Could the records below please be retyped exactly, with their pictures left out?

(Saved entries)
=== Begin Enclosure ===
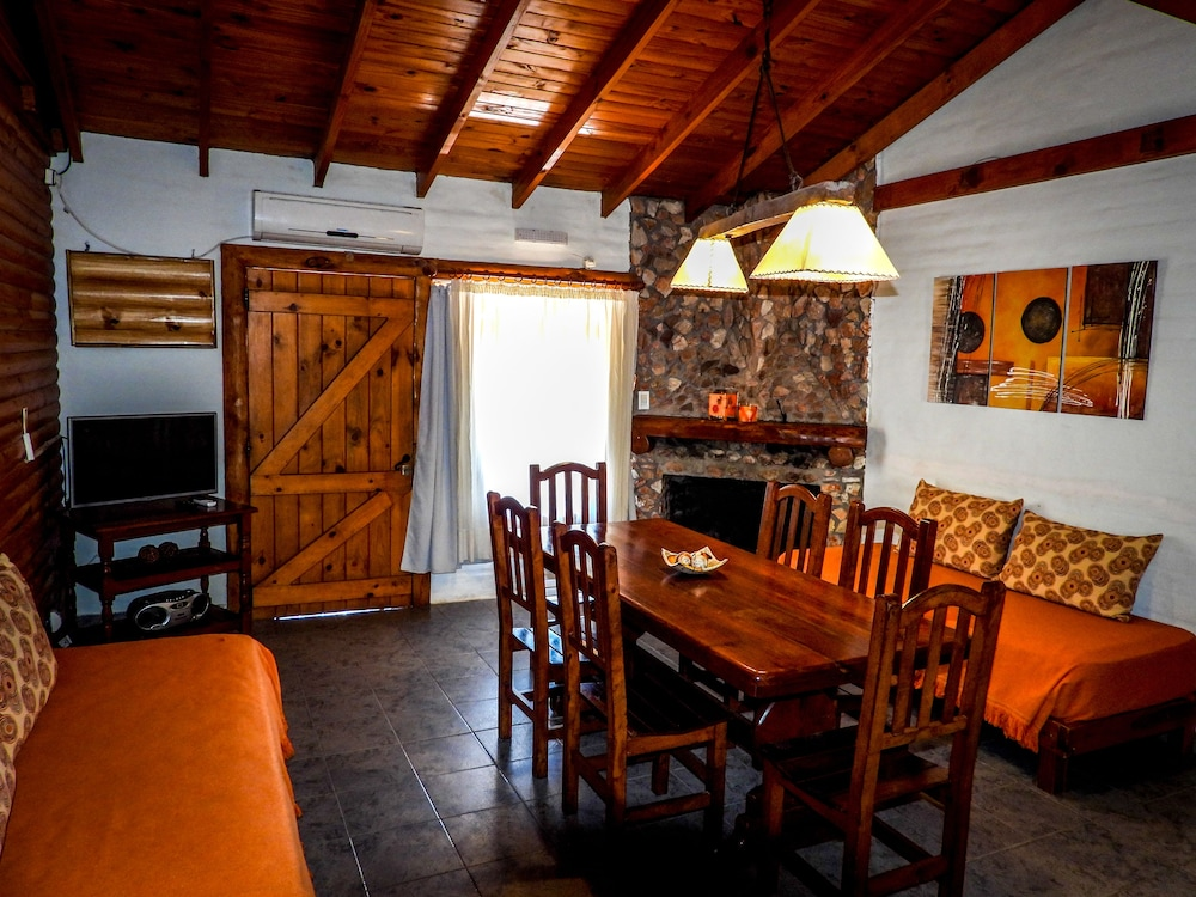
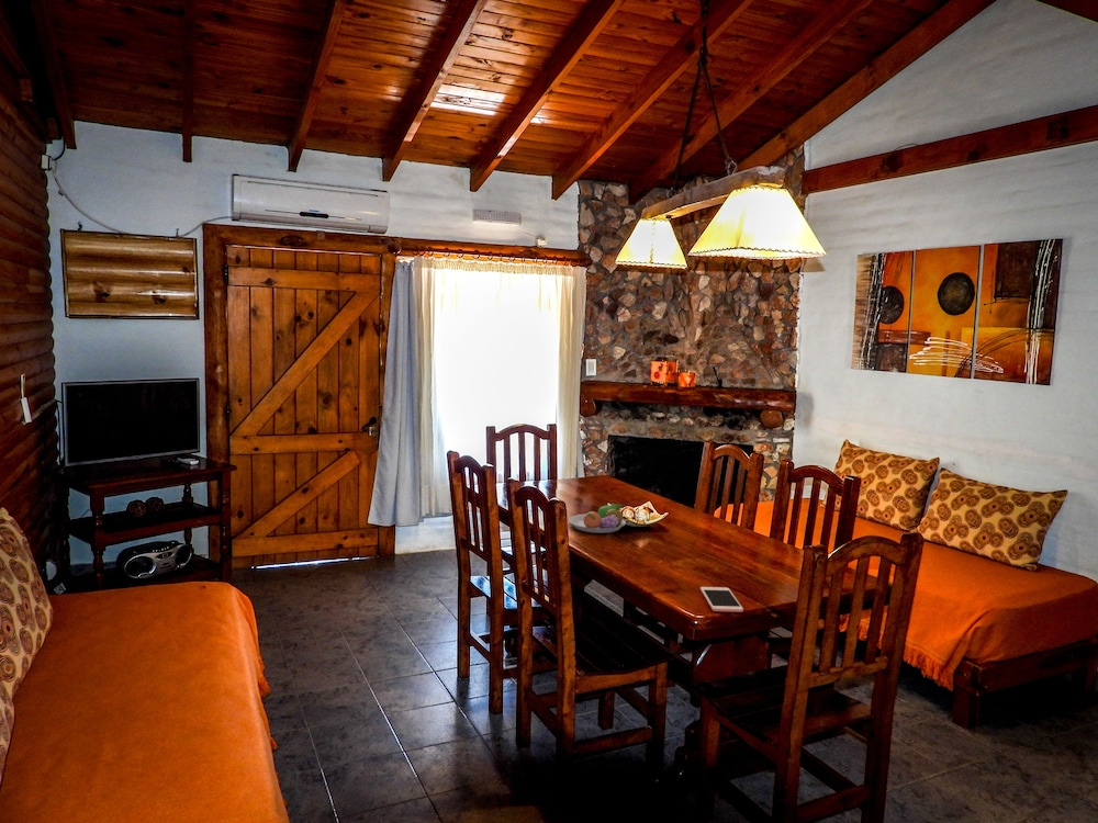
+ cell phone [699,586,744,613]
+ fruit bowl [568,504,627,534]
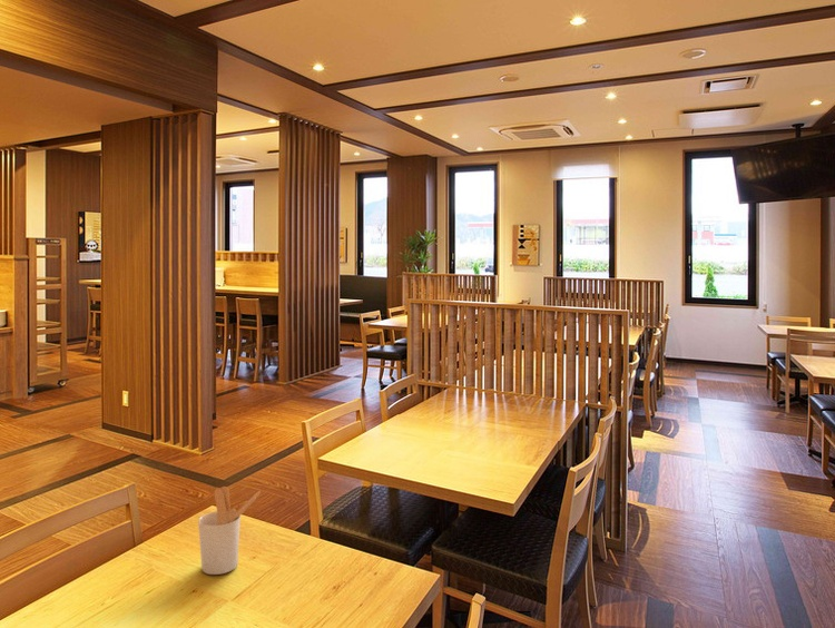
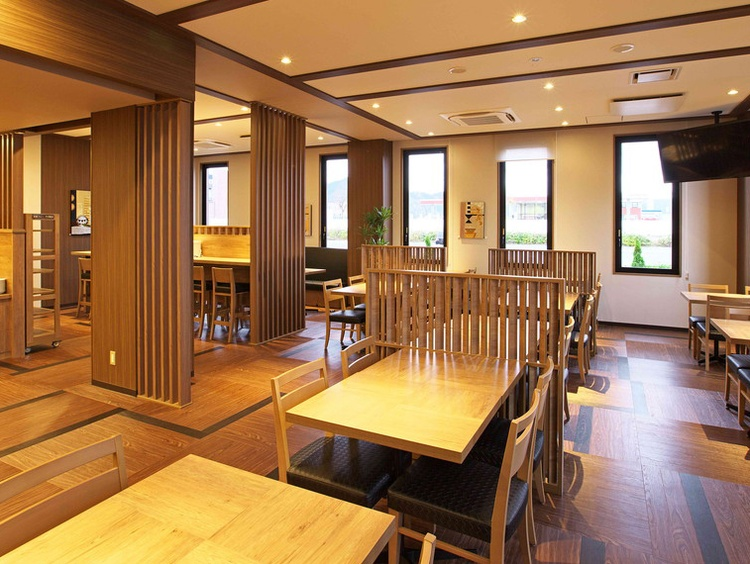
- utensil holder [197,485,262,576]
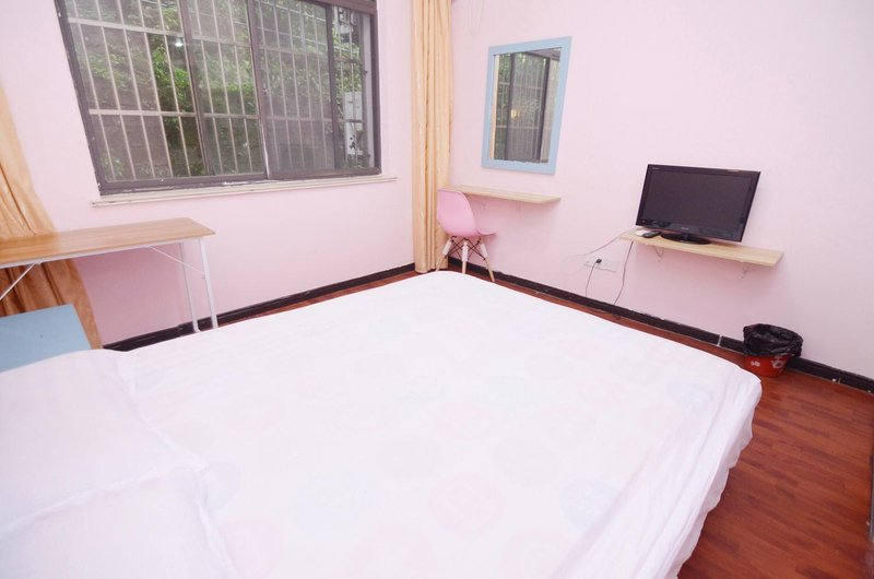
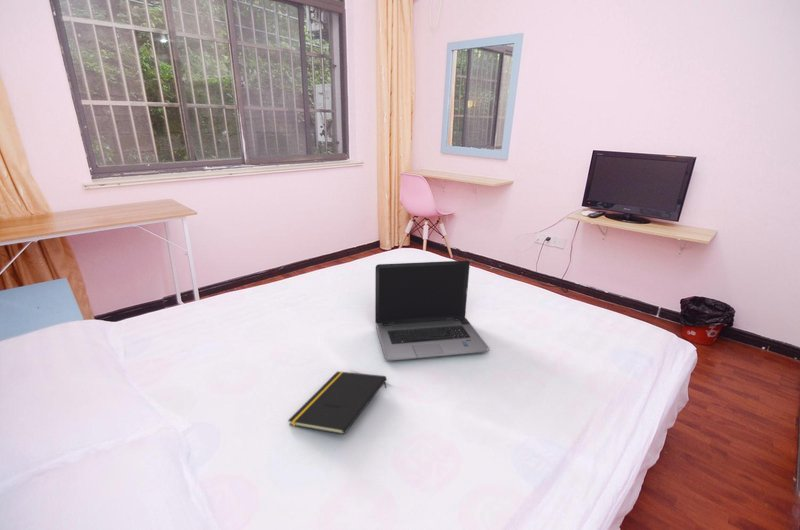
+ laptop computer [374,260,491,362]
+ notepad [287,371,387,436]
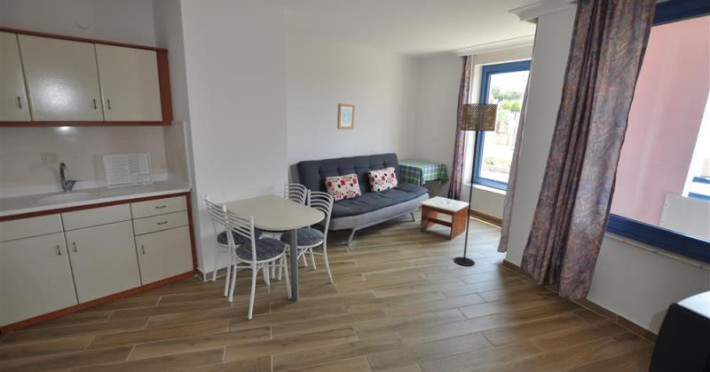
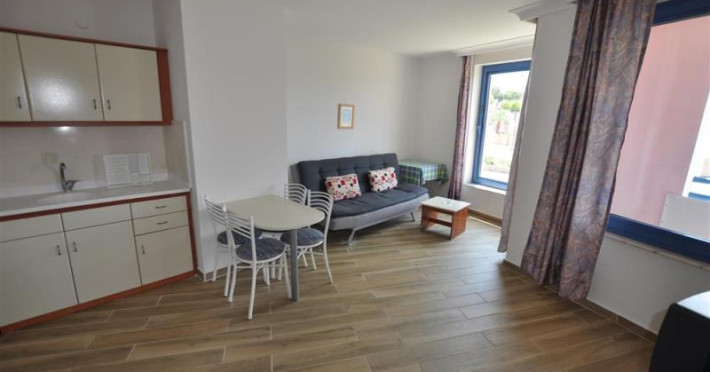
- floor lamp [453,103,498,267]
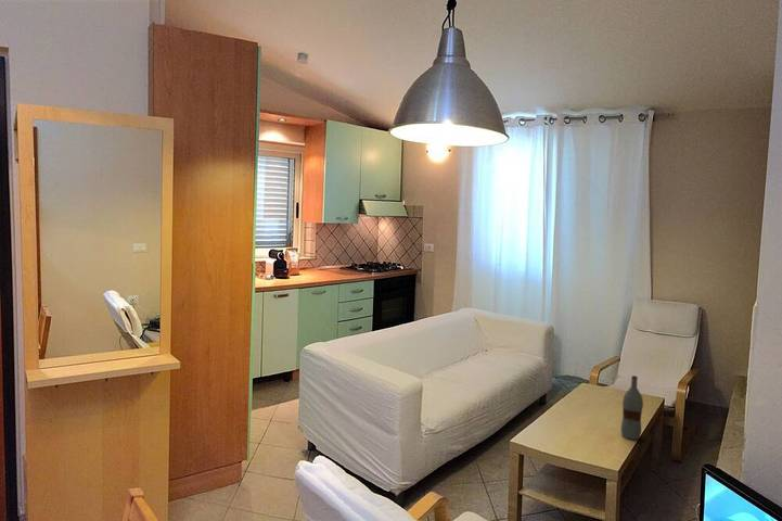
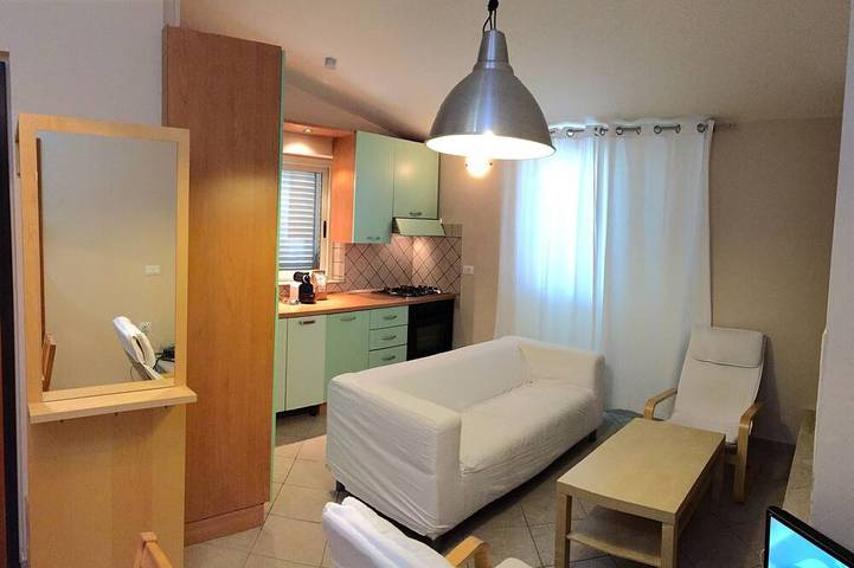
- bottle [620,374,644,441]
=== End Enclosure ===
[Final answer]:
+ cell phone [699,586,744,613]
+ fruit bowl [568,504,627,534]
- utensil holder [197,485,262,576]
+ laptop computer [374,260,491,362]
+ notepad [287,371,387,436]
- floor lamp [453,103,498,267]
- bottle [620,374,644,441]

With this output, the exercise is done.